Moreover, online platform Cistrome Cancer (http://cistrome.org/CistromeCancer/) was used to acquire potential signal transducer and activator of transcription 1 (STAT1) target gene data in BRCA by combining TCGA molecular profiling data with public transcription factor chromatin immunoprecipitation sequencing (ChIP-Seq) profiles (20). TCGA data portal (https://portal.gdc.cancer.gov/) was used to obtain the somatic mutation profiles. The study was conducted in accordance with the Declaration of Helsinki (as revised in 2013).

Differential expression analysis

In TCGA cohort, differentially expressed genes (DEGs) were screened by using the “DEseq2” package in R (The R Foundation for Statistical Computing; adjusted P value <0.05, |log2fold change [FC]| >1), followed by variance stabilizing transformation (VST) transformation of the expression profile. Principal component analysis (PCA) was performed to visualize the disparity between the 2 groups with the R package “FactoMineR”, and the percentage of explained variances was analyzed with the R package “Factoextra”. To visualize the DEGs, R packages “ggpubr” and “ComplexHeatmap” were used to draw volcano maps and heat maps, respectively.

Tumor-infiltrating immune cell analysis

The Cell-type Identification by Estimating Relative Subsets of RNA Transcripts (CIBERSORT) algorithm is a widely used and effective tool for calculating the fractions of the 22 types of tumor-infiltrating immune cells with deconvolution analysis (21). First, we downloaded 22 immune cell reference marker gene expressions from the CIBERSORT website (https://CIBERSORT.stanford.edu/). We then used the R program “CIBERSORT” package to estimate the abundance of different immune cell subtypes in each TCGA sample. Subsequently, we applied the Wilcoxon test to compare the differences of infiltrating immune cells between tumor and normal tissue.

Weighted gene co-expression network analysis (WGCNA)

We selected immune cells of interest as clinical traits. With the help of the R package “WGCNA”, trait data and expression data were used to build a scale-free co-expression network to develop the gene module that was most strongly associated with macrophages (22). First, the expression profile underwent a hierarchical clustering analysis to identify any outliers. Via the calculation of the Pearson correlation coefficient between genes, the expression data were transformed into a similarity matrix. The similarity matrix was then converted into an adjacency matrix. Next, to describe the strength of the relationship between genes, the adjacency matrix was converted into a topology matrix using the topological overlap measure (TOM). Finally, a dynamic hybrid cutting method was applied for module identification.
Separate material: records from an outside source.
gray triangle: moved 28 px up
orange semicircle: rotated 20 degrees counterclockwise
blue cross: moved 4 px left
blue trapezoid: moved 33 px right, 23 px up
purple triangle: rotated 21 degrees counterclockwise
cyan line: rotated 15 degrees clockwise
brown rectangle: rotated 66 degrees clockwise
Identification of candidate genes and construction of the M1-like MRPI

Among the modules, we selected the hub module with the highest relevance: the M1-like macrophage. Furthermore, we chose every gene in the hub module and created a protein-protein interaction (PPI) network using the Search Tool for the Retrieval of Interacting Genes (STRING; https://string-db.org/) database. The minimal interaction score was set as the highest confidence level (0.9) to look for central nodes (23). In order to visualize the top 20 genes according to the Matthews correlation coefficient (MCC) value, we made use of the cytoHubba plugin in Cytoscape (24). We identified candidate genes according to the intersection of genes in the hub module and those targeted by core genes in the PPI network through Venn analysis (http://bioinformatics.psb.ugent.be/webtools/Venn/). To gain insight into the function of candidate genes, we used the Metascape web tool (http://metascape.org) for enrichment analysis to identify the top 20 pathways and processes (25). The candidate genes were further screened by univariate regression and least absolute shrinkage and selection operator (LASSO) regression for the most robust genes (26). The minimum Akaike information criterion (AIC) value was selected to construct the final model. The top 20 pathways and processes were visualized using the Metascape web tool (http://metascape.org) for enrichment analysis (17). Univariate regression and LASSO regression were further used to screen the candidate genes for the most robust genes (18). To build the final Model, the minimum AIC value was chosen.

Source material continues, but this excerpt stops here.